(Collected data)
--*--

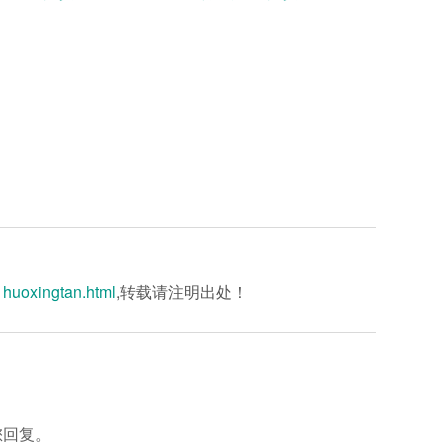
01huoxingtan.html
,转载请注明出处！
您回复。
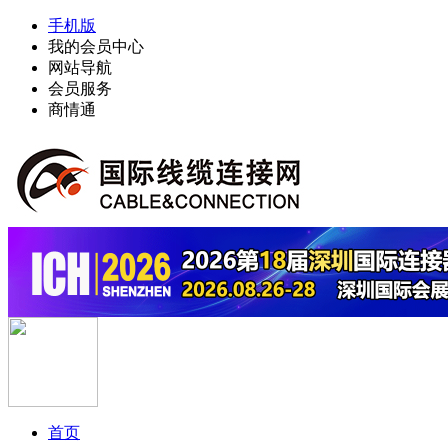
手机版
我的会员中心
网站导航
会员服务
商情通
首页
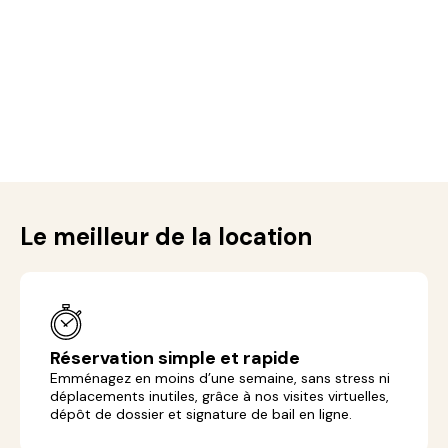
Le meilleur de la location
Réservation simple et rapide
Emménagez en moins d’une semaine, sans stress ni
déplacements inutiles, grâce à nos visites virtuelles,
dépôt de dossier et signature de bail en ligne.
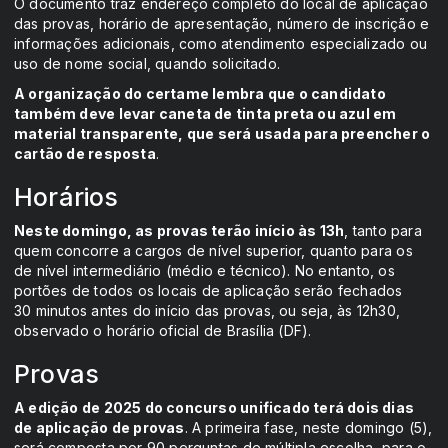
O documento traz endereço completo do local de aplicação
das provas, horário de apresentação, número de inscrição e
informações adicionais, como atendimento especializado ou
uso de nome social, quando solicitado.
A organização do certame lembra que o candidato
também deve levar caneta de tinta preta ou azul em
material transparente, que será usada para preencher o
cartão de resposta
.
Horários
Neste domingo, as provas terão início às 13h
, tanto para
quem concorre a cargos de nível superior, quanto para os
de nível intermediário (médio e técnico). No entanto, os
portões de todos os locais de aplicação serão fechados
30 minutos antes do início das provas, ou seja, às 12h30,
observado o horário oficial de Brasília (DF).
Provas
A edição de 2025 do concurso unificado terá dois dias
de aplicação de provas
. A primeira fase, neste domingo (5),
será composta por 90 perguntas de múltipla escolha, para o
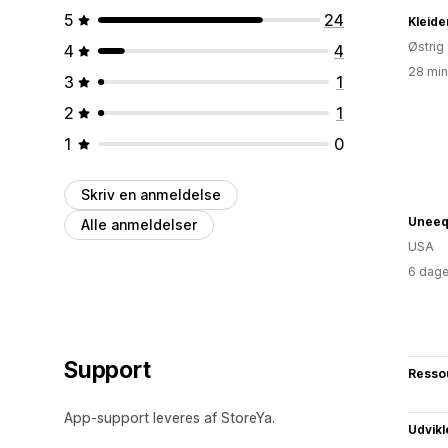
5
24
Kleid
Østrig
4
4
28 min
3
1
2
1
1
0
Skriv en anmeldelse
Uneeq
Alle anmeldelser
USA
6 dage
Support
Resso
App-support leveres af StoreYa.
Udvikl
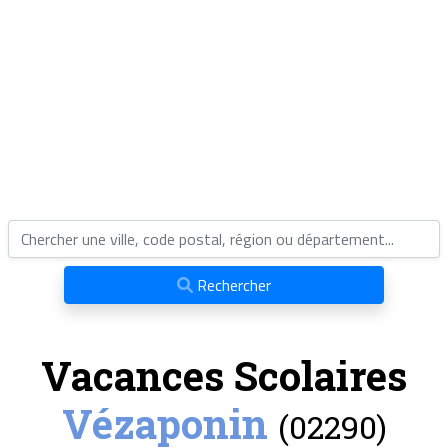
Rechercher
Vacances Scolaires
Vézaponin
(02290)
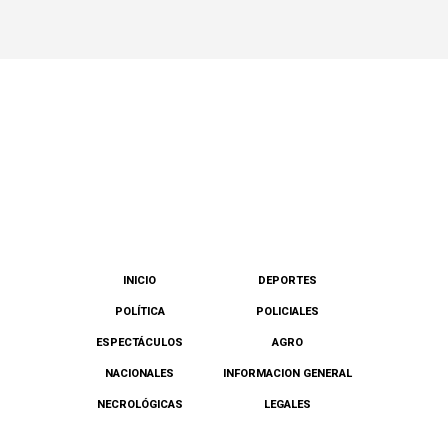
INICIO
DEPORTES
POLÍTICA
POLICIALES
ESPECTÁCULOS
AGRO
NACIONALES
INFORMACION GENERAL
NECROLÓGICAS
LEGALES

--*--

◆ Exercise: Repeat the part of the records that opens with the line containing "Le meilleur de la location" and closes at the end of the records, switching "DEPORTES" to "FÚTBOL" and changing nothing else. Leave the pictures out of the answer.

◆ Response to this task:
Le meilleur de la location
Réservation simple et rapide
Emménagez en moins d’une semaine, sans stress ni
déplacements inutiles, grâce à nos visites virtuelles,
dépôt de dossier et signature de bail en ligne.
O documento traz endereço completo do local de aplicação
das provas, horário de apresentação, número de inscrição e
informações adicionais, como atendimento especializado ou
uso de nome social, quando solicitado.
A organização do certame lembra que o candidato
também deve levar caneta de tinta preta ou azul em
material transparente, que será usada para preencher o
cartão de resposta
.
Horários
Neste domingo, as provas terão início às 13h
, tanto para
quem concorre a cargos de nível superior, quanto para os
de nível intermediário (médio e técnico). No entanto, os
portões de todos os locais de aplicação serão fechados
30 minutos antes do início das provas, ou seja, às 12h30,
observado o horário oficial de Brasília (DF).
Provas
A edição de 2025 do concurso unificado terá dois dias
de aplicação de provas
. A primeira fase, neste domingo (5),
será composta por 90 perguntas de múltipla escolha, para o
5
24
Kleid
Østrig
4
4
28 min
3
1
2
1
1
0
Skriv en anmeldelse
Uneeq
Alle anmeldelser
USA
6 dage
Support
Resso
App-support leveres af StoreYa.
Udvikl
Rechercher
Vacances Scolaires
Vézaponin
(02290)
INICIO
FÚTBOL
POLÍTICA
POLICIALES
ESPECTÁCULOS
AGRO
NACIONALES
INFORMACION GENERAL
NECROLÓGICAS
LEGALES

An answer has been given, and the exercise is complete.